The other person is experiencing or ought to experience the same feelings I do. Failure to finish a project on time may drive me nuts with frustration, but the other team member, who knows as much as I about the timelines, may not be bothered in the slightest. What causes great stress in one may cause delight in another. However, when you find yourself in a frustrating or very happy situation at work, you may believe that everyone else is experiencing the same feelings. Some are very risk-oriented, others not at all. Some easily embarassed, others rarely. Some highly motivated by a situation, others frustrated by the same situation. You get PO'd by a person's performance, but she moves happily along. What'll be the response if you think a lot's at stake and she doesn't? Fireworks?
Our human tendency to judge and evaluate.
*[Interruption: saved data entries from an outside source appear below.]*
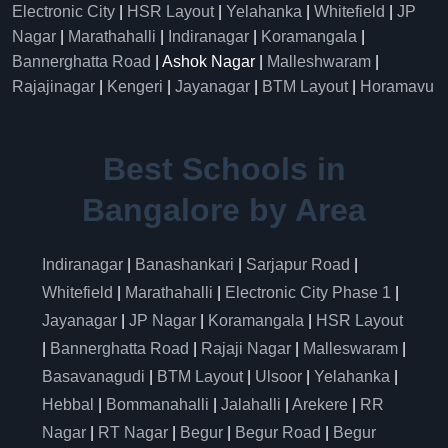
Electronic City
|
HSR Layout
|
Yelahanka
|
Whitefield
|
JP
Nagar
|
Marathahalli
|
Indiranagar
|
Koramangala
|
Bannerghatta Road
| Ashok Nagar |
Malleshwaram
|
Rajajinagar
|
Kengeri
|
Jayanagar
|
BTM Layout
|
Horamavu
Best Schools in
Bangalore by Area
Indiranagar
|
Banashankari
|
Sarjapur Road
|
Whitefield
|
Marathahalli
|
Electronic City Phase 1
|
Jayanagar
|
JP Nagar
|
Koramangala
|
HSR Layout
|
Bannerghatta Road
|
Rajaji Nagar
|
Malleswaram
|
Basavanagudi
|
BTM Layout
|
Ulsoor
|
Yelahanka
|
Hebbal
|
Bommanahalli
|
Jalahalli
|
Arekere
|
RR
Nagar
|
RT Nagar
|
Begur
|
Begur Road
|
Begur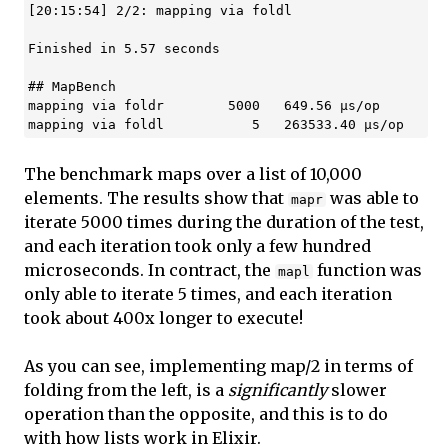
[20:15:54] 2/2: mapping via foldl

Finished in 5.57 seconds

## MapBench

mapping via foldr        5000   649.56 µs/op

The benchmark maps over a list of 10,000
elements. The results show that
was able to
mapr
iterate 5000 times during the duration of the test,
and each iteration took only a few hundred
microseconds. In contract, the
function was
mapl
only able to iterate 5 times, and each iteration
took about 400x longer to execute!
As you can see, implementing map/2 in terms of
folding from the left, is a
significantly
slower
operation than the opposite, and this is to do
with how lists work in Elixir.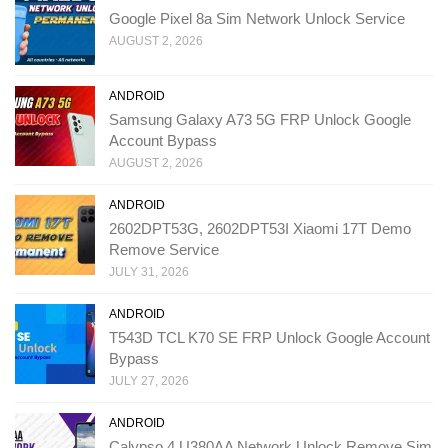
Google Pixel 8a Sim Network Unlock Service
AUGUST 2, 2026
ANDROID
Samsung Galaxy A73 5G FRP Unlock Google
Account Bypass
AUGUST 2, 2026
ANDROID
2602DPT53G, 2602DPT53I Xiaomi 17T Demo
Remove Service
JULY 31, 2026
ANDROID
T543D TCL K70 SE FRP Unlock Google Account
Bypass
JULY 27, 2026
ANDROID
Calypso 4 U380AA Network Unlock Remove Sim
I believe it was Carl Rogers, the eminent psychologist of the last century, who taught that the major barrier to communication and relationships is our very human tendency to judge people. We approve of them when our interpretation of their behavior matches our assumptions of how they should act. If, for example my team mate says he's feeling crappy, knows I've got a tough timeline, but digs in and goes to work instead of giving in to his feelings and going home three hours early, I'm going to evaluate him very positively. But if he'd gone home early, I'd have judged his behavior and called him irresponsible. We all approve or disapprove of others' behavior very quickly and it can temper our relationships for good or ill?
What can you do?
The starting place is to keep these assumptions in your front lobes and realize they are just inferences, not facts. All three surface regularly, but my suspicion is that the first--believing the other person perceives the situation the same way I do--is the most common.
It's usually recommended that we try to shift our emphasis from ourselves to the other person's frame of reference. That'll work, but there's a simpler way. I've learned to put my inferences under immediate suspicion. And if, in a conversation, someone else shares a negative inference, my antennae go up immediately.
When the inference is strategically important, I challenge it: "That's an interesting inference. What other ways could you interpret his or her behavior?" I regularly push myself and others to realize that there are a number of ways to interpret a person's behavior. In effect I have a conversation with myself and with others that basically says, "Oh, just cool it. Watch your inferences."
Second, we really don't know what a behavior means unless we ask the person. If it's a stressful situation, the person may or may not give you the straight skinny. If it's stressful to her, she may just fudge or give you the brush-off, not wanting to deal with you.
Third, when I'm fatigued or highly stressed, I've learned to take myself out of the situation. Whatever conclusions I draw won't be trustworthy. Fatigue clouds my brain and leads to my asshole behaviors.
It's all part of being very human, so watch it.